> [ASSIGNMENT]
Restate word for word only the lines running from the one with "text [187, 1507, 1053, 1572]" to the end of the data, both ends included. Omit any pictures.

> [EXCERPTED DATA]
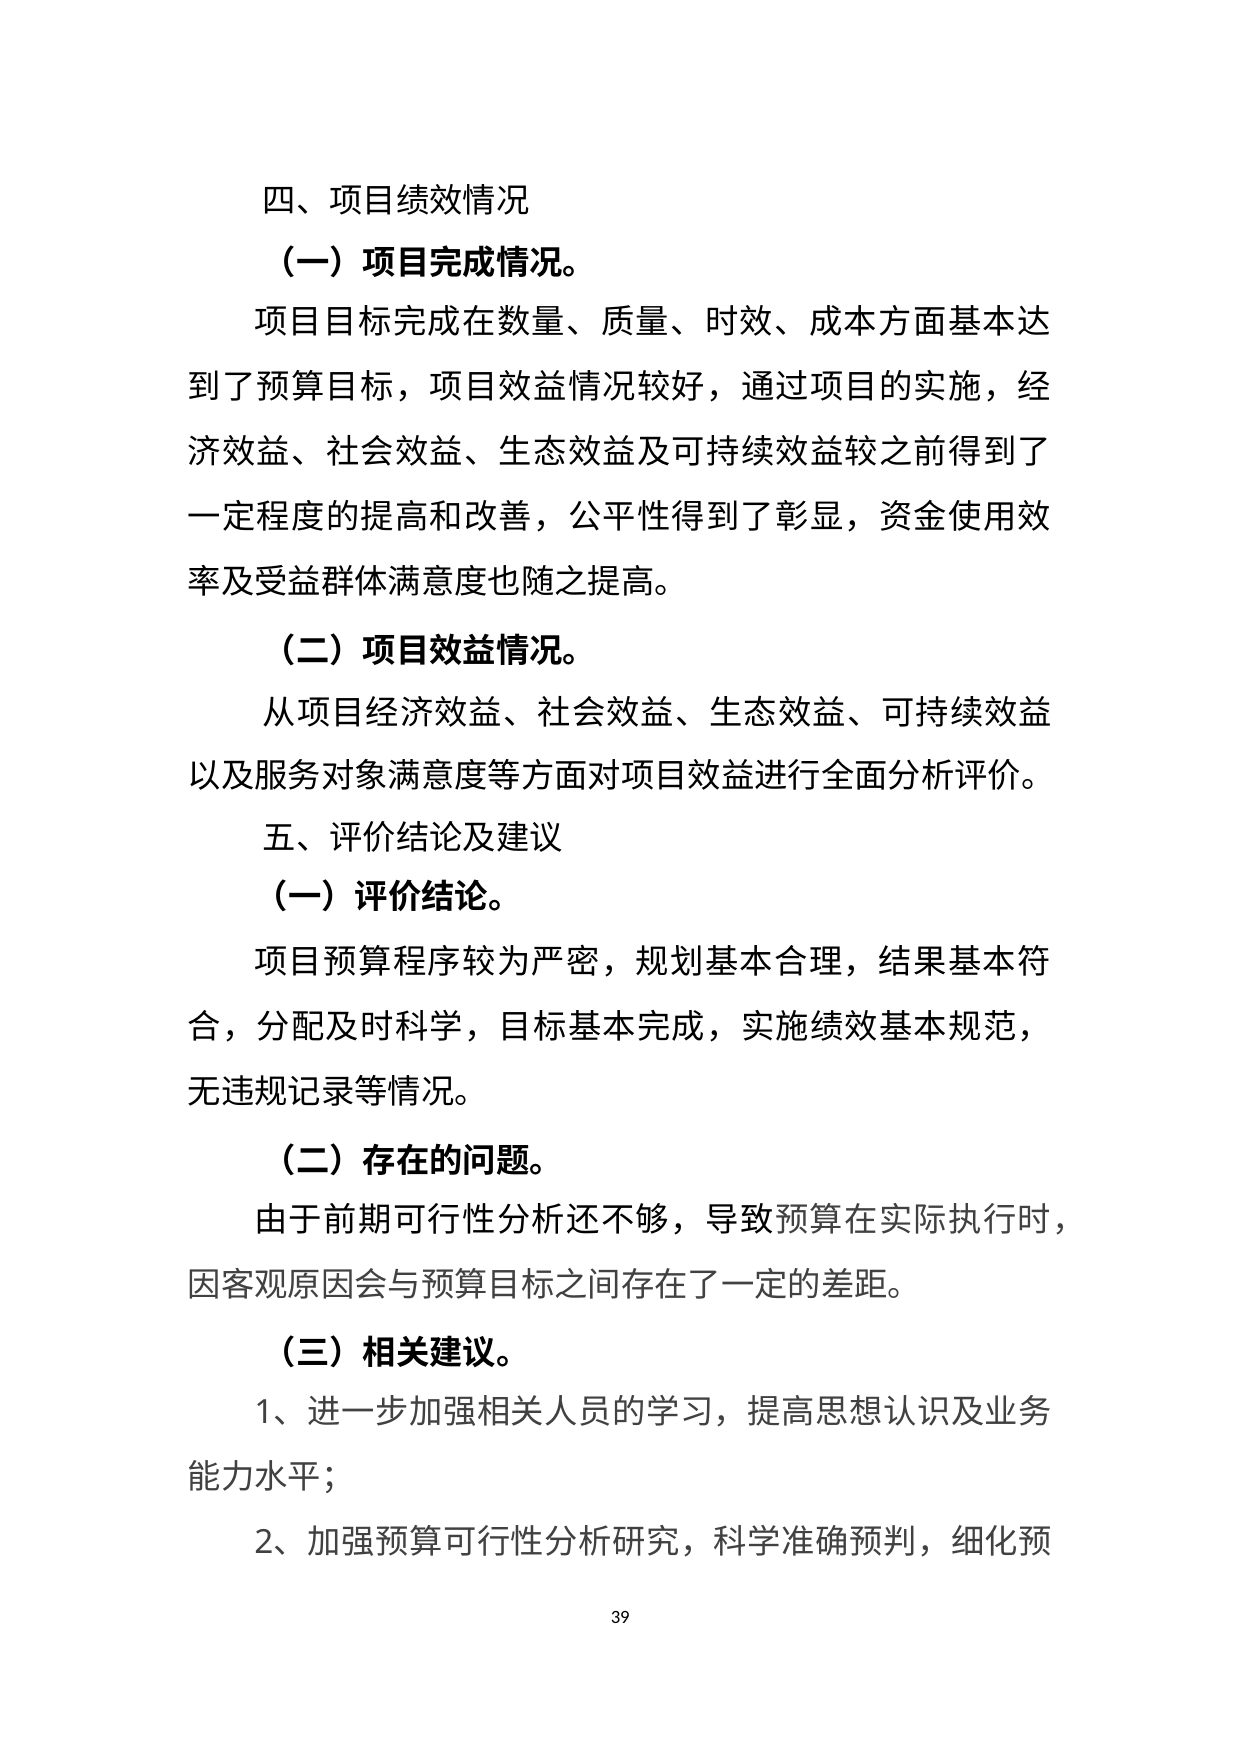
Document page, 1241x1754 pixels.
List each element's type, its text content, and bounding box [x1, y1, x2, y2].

text 项目目标完成在数量、质量、时效、成本方面基本达到了预算目标，项目效益情况较好，通过项目的实施，经济效益、社会效益、生态效益及可持续效益较之前得到了一定程度的提高和改善，公平性得到了彰显，资金使用效率及受益群体满意度也随之提高。 [187, 287, 1053, 612]
text （二）存在的问题。 [187, 1122, 1053, 1184]
text 由于前期可行性分析还不够，导致预算在实际执行时，因客观原因会与预算目标之间存在了一定的差距。 [187, 1184, 1053, 1314]
text 从项目经济效益、社会效益、生态效益、可持续效益以及服务对象满意度等方面对项目效益进行全面分析评价。 [187, 674, 1053, 799]
text （一）评价结论。 [187, 862, 1053, 927]
text 1、进一步加强相关人员的学习，提高思想认识及业务能力水平； [187, 1377, 1053, 1507]
text （二）项目效益情况。 [187, 612, 1053, 674]
text 五、评价结论及建议 [187, 799, 1053, 862]
text （一）项目完成情况。 [187, 224, 1053, 287]
text 项目预算程序较为严密，规划基本合理，结果基本符合，分配及时科学，目标基本完成，实施绩效基本规范，无违规记录等情况。 [187, 927, 1053, 1122]
text （三）相关建议。 [187, 1314, 1053, 1377]
text 四、项目绩效情况 [187, 162, 1053, 224]
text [187, 1507, 1053, 1572]
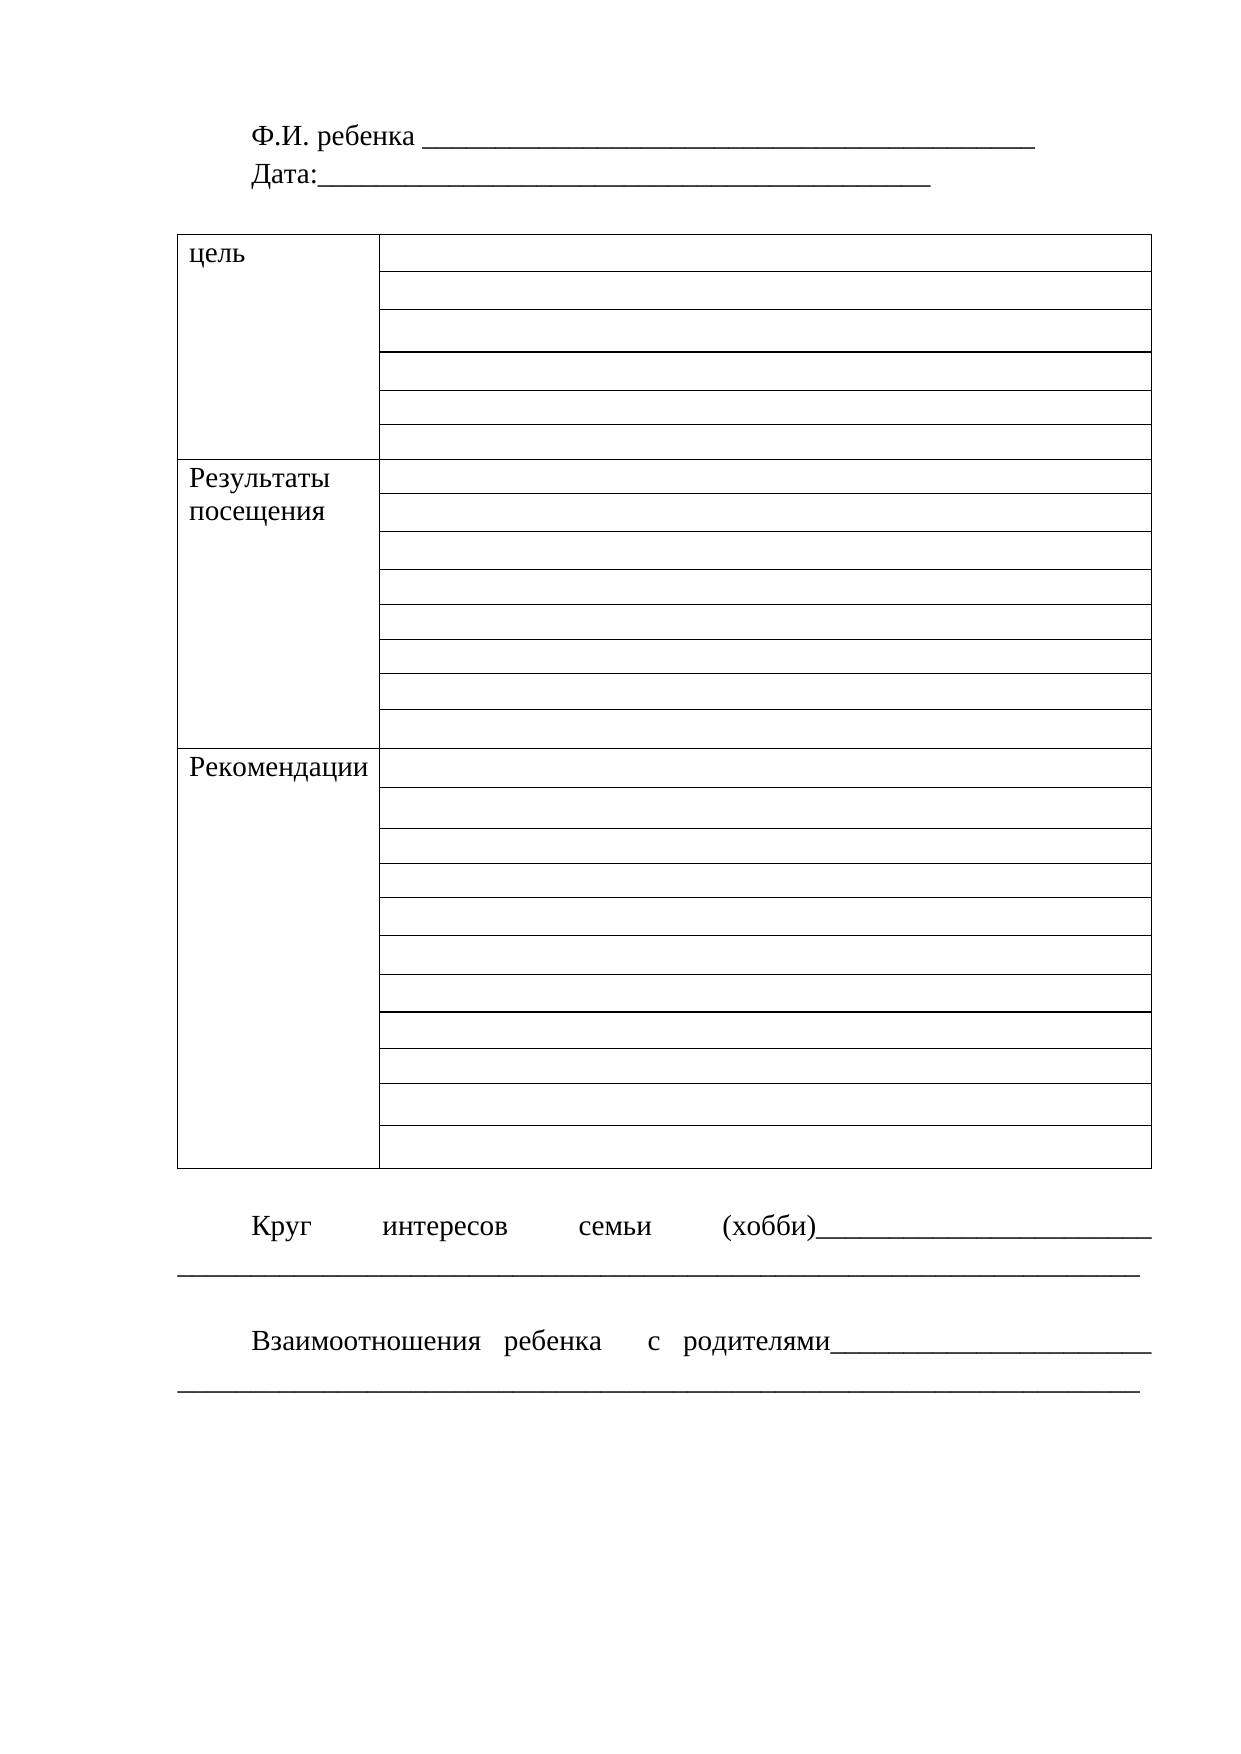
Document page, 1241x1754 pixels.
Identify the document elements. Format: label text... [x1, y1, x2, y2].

> [SOLUTION TO THIS PROBLEM]
text [187, 1507, 1053, 1572]
Document page, 1241x1754 pixels.
Identify the document elements. Format: label text... [x1, y1, x2, y2].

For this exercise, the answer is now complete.